En el capítulo titulado sígnificativamente El fracaso de la cultura, Revel sintetiza de este modo la terrible autopsia: "La gran desgracia del siglo XX es haber sido aquel en el que el ideal de la libertad fue puesto al servicio de la tiranía, el ideal de la igualdad al servicio de los privilegios y todas las aspiraciones, todas las fuerzas sociales reunidas originalmente bajo el vocablo de izquierda embridadas al servicio del empobrecimiento y la servidumbre. Esta inmensa impostura ha falsificado todo el siglo, en parte por culpa de algunos de sus más grandes intelectuales. Ella ha corrompido hasta en sus menores detalles el lenguaje y la acción política, invertido el sentido de la moral y entronizado la mentira al servicio del pensamiento".

He leído este libro de Revel con una fascinación que hace tiempo no sentía por novela o ensayo alguno. Por el talento intelectual y el coraje moral de su autor y, también, porque comparto muchos de sus temores y sus cóleras sobre la responsabilidad de tantos intelectuales -y, a veces, de los más altos- en los desastres políticos de nuestro tiempo: la violencia y la penuria que acompañan siempre el asesinato de la libertad.

Si la traición de los clérigos alcanza en el mundo de las democracias desarrolladas las dimensiones que denuncia Revel, ¿qué decir de lo que ocurre aquí, en los países pobres e incultos, donde aún no se acaba de decidir el modelo social? Entre ellos se reclutan los aliados más prestos, los cómplices más cobardes y los propagandistas más abyectos de los enemigos de la libertad, al extremo de que la noción misma de intelectual, entre nosotros, llega a veces a tener un tufillo caricatural y deplorable. Lo peor de todo es que, en los países subdesarrollados, la traición de los clérigos no suele obedecer a opciones ideológicas, sino, en la mayoría de los casos, a puro oportunismo: ser progresista es la única manera posible de escalar posiciones en el medio cultura¡ -ya que el establishment académico o artístico es ahora de izquierda- o, simplemente, de medrar (consista ello en ganar premios, obtener invitaciones o becas de la Fundación Guggenheim). No es una casualidad ni un perverso capricho de la historia que, por lo general, nuestros más feroces intelectuales antiimperialistas terminen de profesores en universidades norteamericanas.

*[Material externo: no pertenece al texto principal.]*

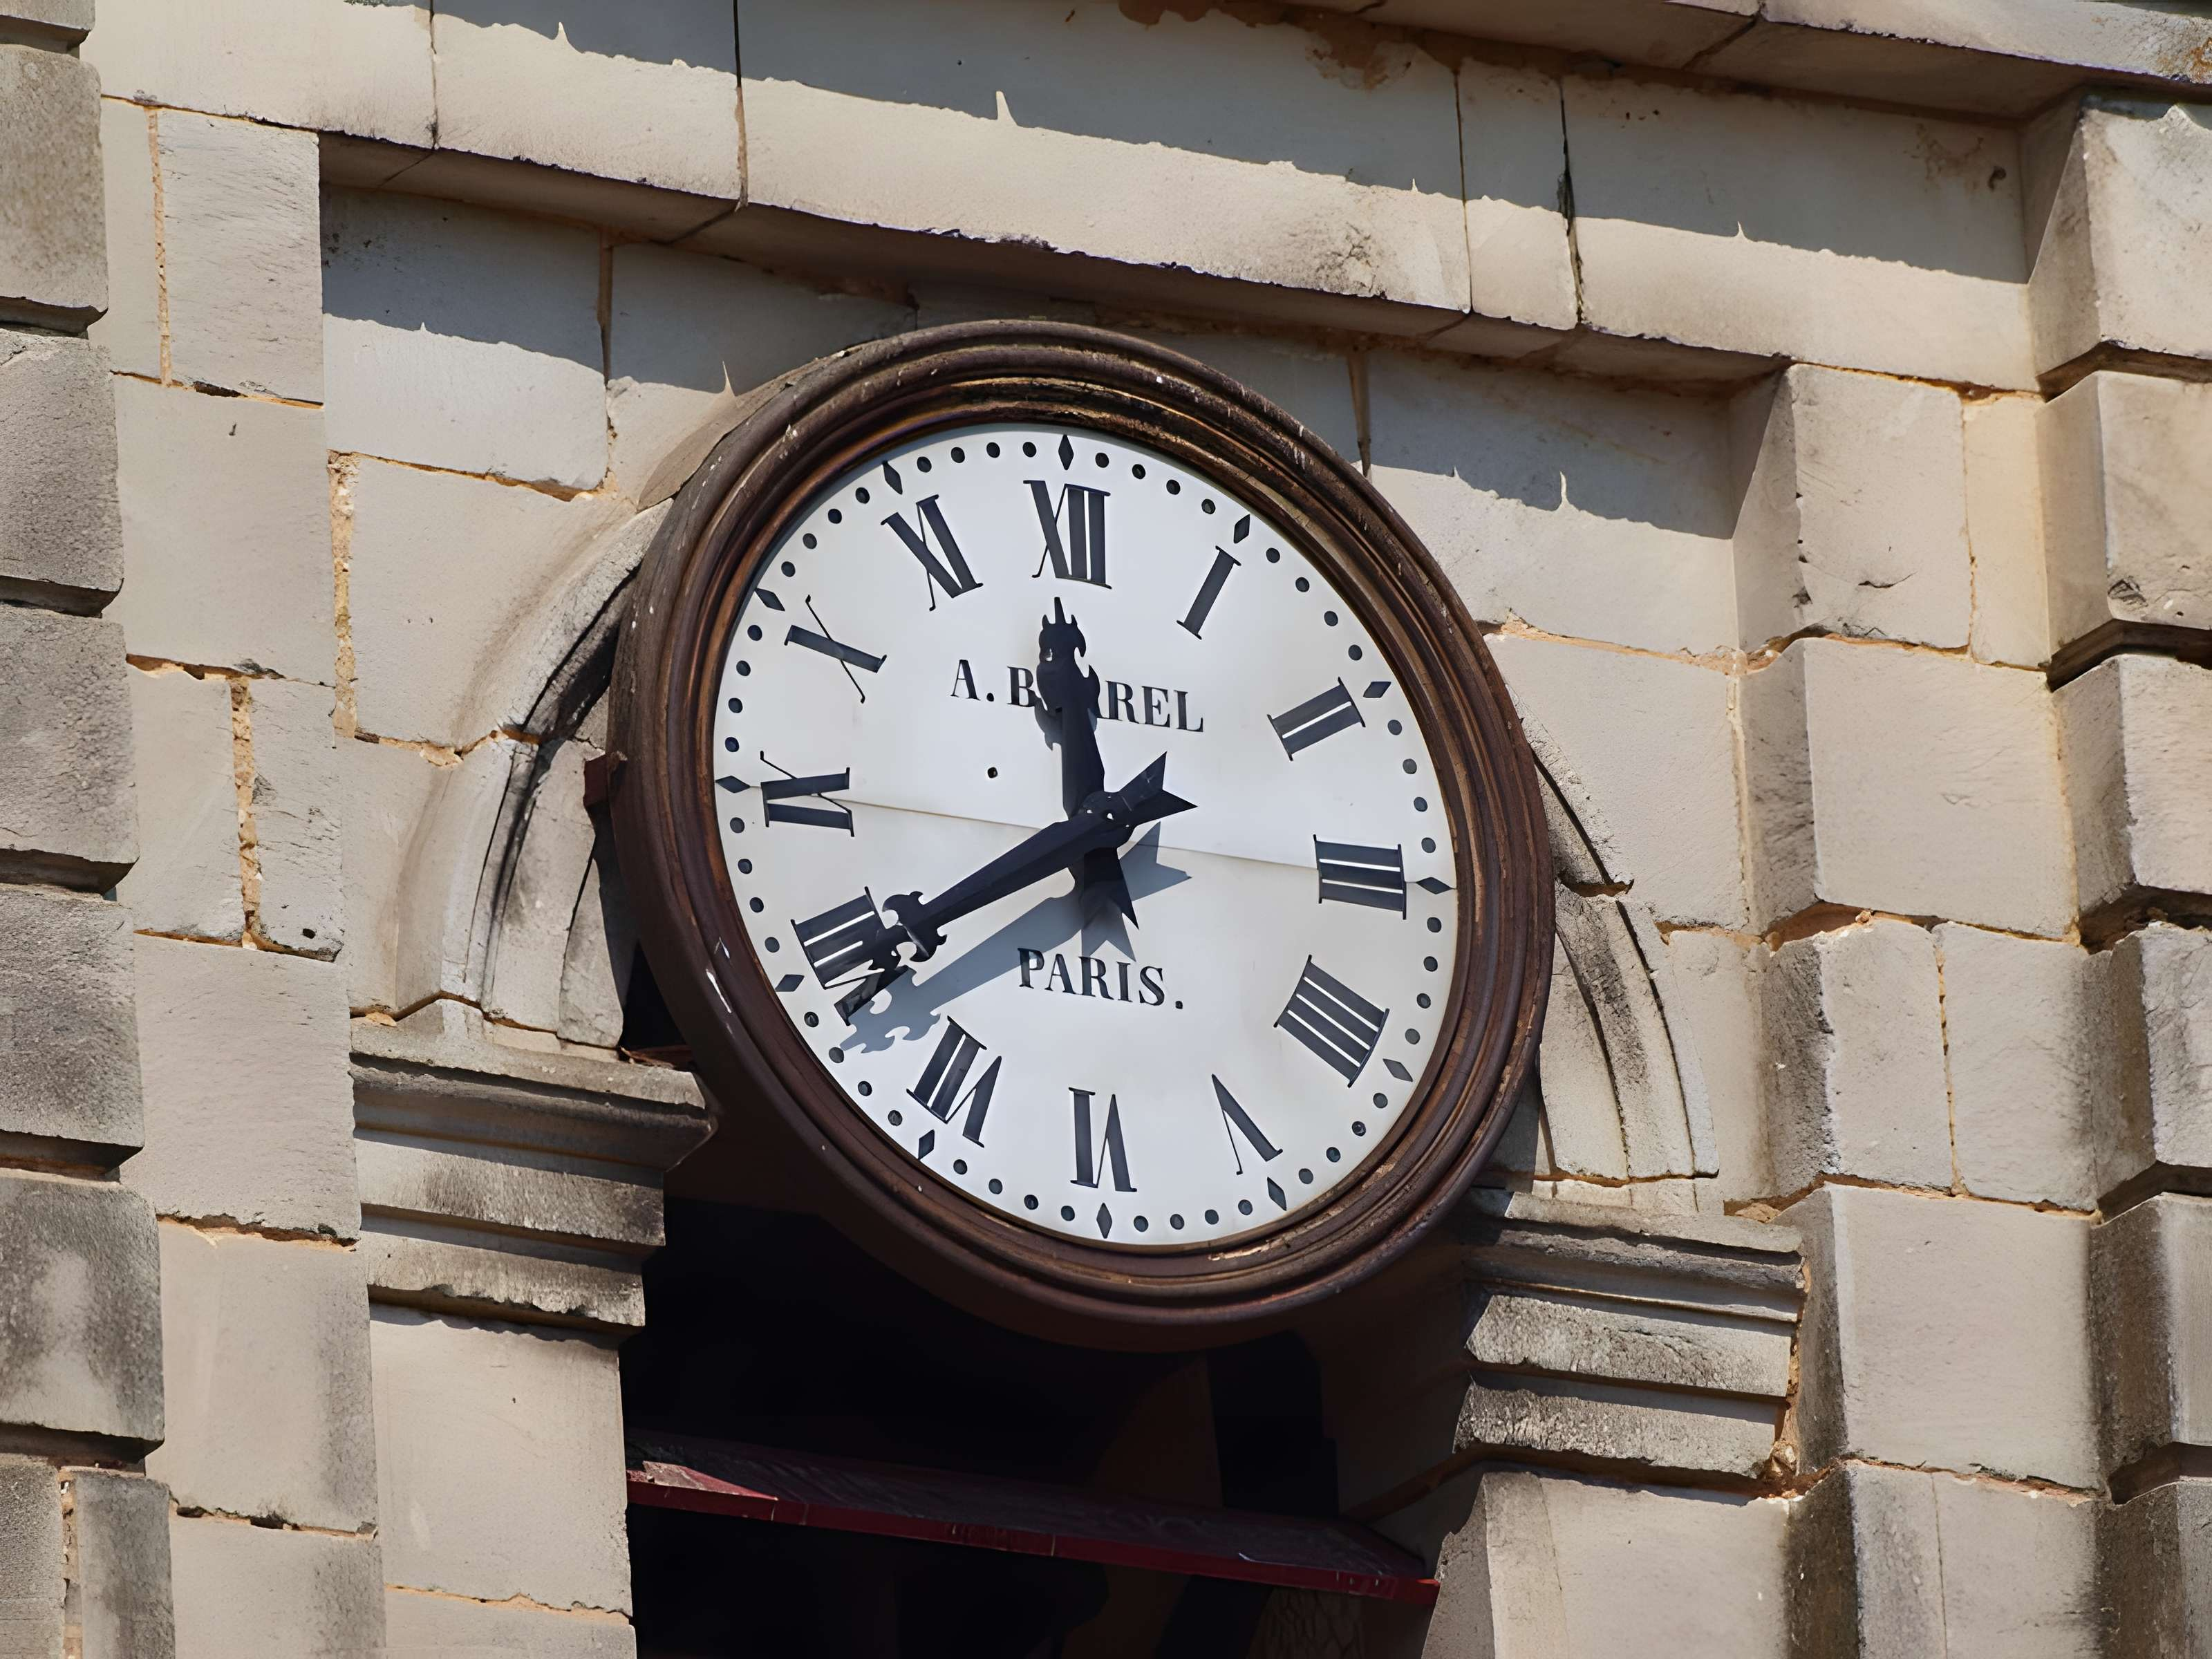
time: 11:39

Y, sin embargo, pese a todo ello, soy menos pesimista sobre el futuro de la sociedad abierta y de la libertad en el mundo que Jean-François Revel. Mi optimismo se cimenta en esta convicción antigramsciana: no es la intelligentsia la que hace la historia. Por lo general, los pueblos -esas mujeres y hombres sin cara y sin nombre, las "gentes del común", como los llamaba Montaigne- son mejores que sus intelectuales. Mejores: más sensatos, más democráticos, más libres, a la hora de decidir sobre asuntos sociales y políticos. Los reflejos del hombre sin cualidades, a la hora de optar por el tipo de sociedad en que quiere vivir, suelen ser racionales y decentes. Si no fuera así, no habría en América Latina la cantidad de Gobiernos civiles que hay ahora ni habrían caído tantas dictaduras en las últimas dos décadas. Y en mi país, por ejemplo, no sobreviviría la democracia a pesar de la crisis económica y los crímenes de la violencia política. La ventaja de la democracia es que en ella el sentir de esas gentes del común prevalece tarde o temprano sobre el de las elites. Y su ejemplo, poco a poco, puede contagiar y mejorar el entorno. ¿No es esto lo que indican esas tímidas señales de apertura en la ciudadela totalitaria, las de la perestroika?

No todo debe estar perdido para las sociedades abiertas cuando en ellas hay todavía intelectuales capaces de pensar y escribir libros como éste de Jean-François Revel.